Cacciò le mani entro la fascia che portava sotto la giacca e le ritrasse stringendo in ognuna una pistola.
Due lampi balenarono, seguiti da due detonazioni e da due rantoli.
Due uomini caddero l’uno sull’altro, senza mandare un grido; gli altri, dopo una breve esitazione, si precipitarono all’impazzata giù per la riva, balzando nel fiume e scomparendo sott’acqua.
Il dottore, ancora sorpreso da quell’aggressione ingiustificabile, era rimasto sulla cima della discesa per vedere se i due uomini tornassero a galla, quando, nel volgere gli sguardi verso la capanna, scorse altre persone che salivano cautamente la riva.
Immaginandosi che fossero altri compagni del battelliere e trovandosi colle pistole scariche, stimò prudenza battere precipitosamente in ritirata.
Se aveva delle braccia solide, aveva anche delle gambe buone. In due salti raggiunse la via che costeggiava la riva e si slanciò verso la sua casa, che non era lontana più di cinque o seicento metri.
Già non distava che qualche centinaio di passi, quando vide due uomini muniti di lanterna di carta oliata corrergli incontro.
Si arrestò, indeciso sul da farsi, credendoli nuovi avversari, quando una voce a lui ormai ben nota gridò:
«Veniamo in vostro soccorso, dottore!»
Erano il generale e Feng, entrambi armati di fucile e di catane.

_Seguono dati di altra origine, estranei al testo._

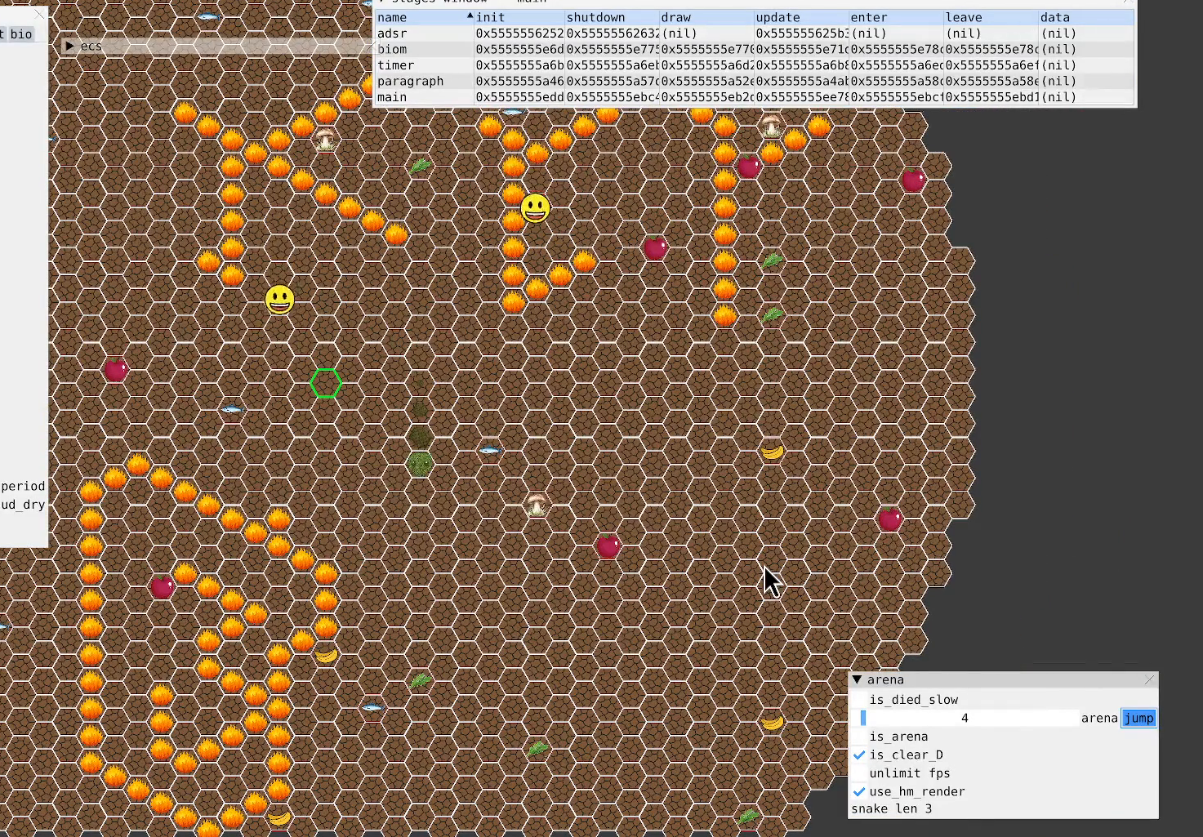
{"buttons": [], "left_stick": "center", "right_stick": "center", "events": [[67, "left_stick", "down"], [167, "left_stick", "down-right"], [433, "left_stick", "center"]]}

«Siete voi che avete fatto fuoco?» chiese Lakon-tay, con voce alterata.
«Sì, generale,» rispose Roberto.
«Contro chi?»
«Contro degli uomini che avevano tentato di assassinarmi, dopo avermi attirato verso il fiume.»
«Dalla veranda vi avevo veduto parlare con un uomo, poi allontanarvi, quindi ho udito due colpi di pistola.

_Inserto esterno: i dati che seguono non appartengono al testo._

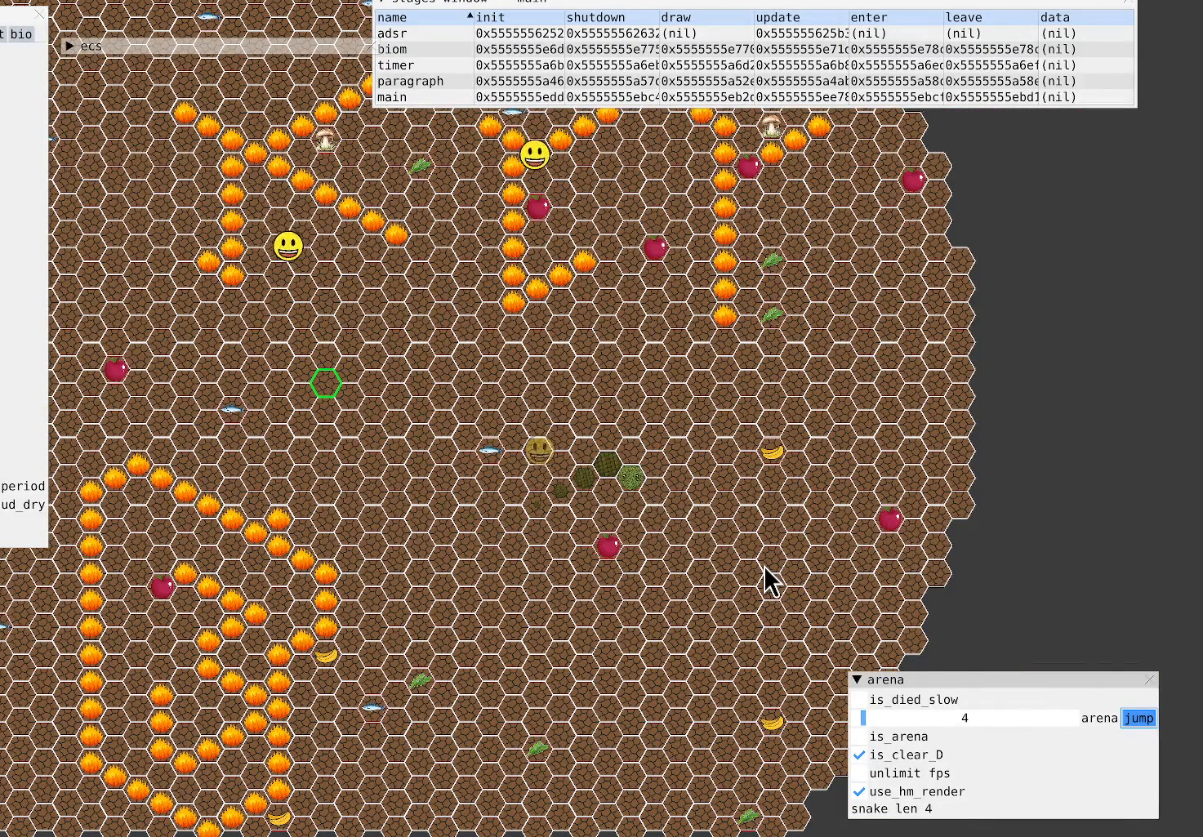
{"buttons": [], "left_stick": "down-right", "right_stick": "center", "events": [[333, "left_stick", "down-right"]]}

Credendo che foste stato voi, sono accorso. Chi può avervi preparato un agguato? E poi, assalire un europeo!… Un simile caso non è avvenuto mai in Bangkok.»
«Non si dirà più così,» rispose Roberto, sorridendo. «Me la sono cavata bene e ho ucciso due dei miei aggressori.»
«Chi erano?»
«Mi parvero battellieri o pescatori.»
«Andiamo a vederli. Abbiamo due buone carabine e le catane e nessuno oserà affrontarci. Avete mai avuto questioni con qualche battelliere?»
«Mai, generale.»
«Che quei miserabili vi abbiano assalito per derubarvi?»
«Lo suppongo.»
«O che ci sia sotto la mano di qualcuno dei miei nemici?»
«A quale scopo?»
«Non so, forse per impedirvi di seguirmi.»